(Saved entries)
——————

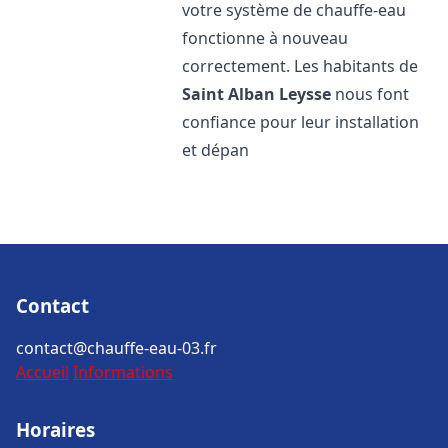
votre système de chauffe-eau
fonctionne à nouveau
correctement. Les habitants de
Saint Alban Leysse
nous font
confiance pour leur installation
et dépan
Contact
contact@chauffe-eau-03.fr
Accueil
Informations
Horaires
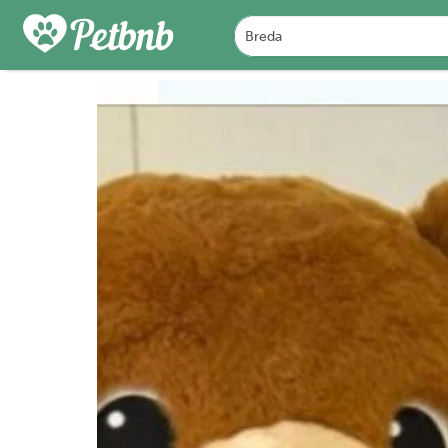
PHOTOS
REVIEWS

——————

Required action: Return every record exactly. Pictures stay out.

Exercise output:
votre système de chauffe-eau
fonctionne à nouveau
correctement. Les habitants de
Saint Alban Leysse
nous font
confiance pour leur installation
et dépan
Contact
contact@chauffe-eau-03.fr
Accueil
Informations
Horaires
PHOTOS
REVIEWS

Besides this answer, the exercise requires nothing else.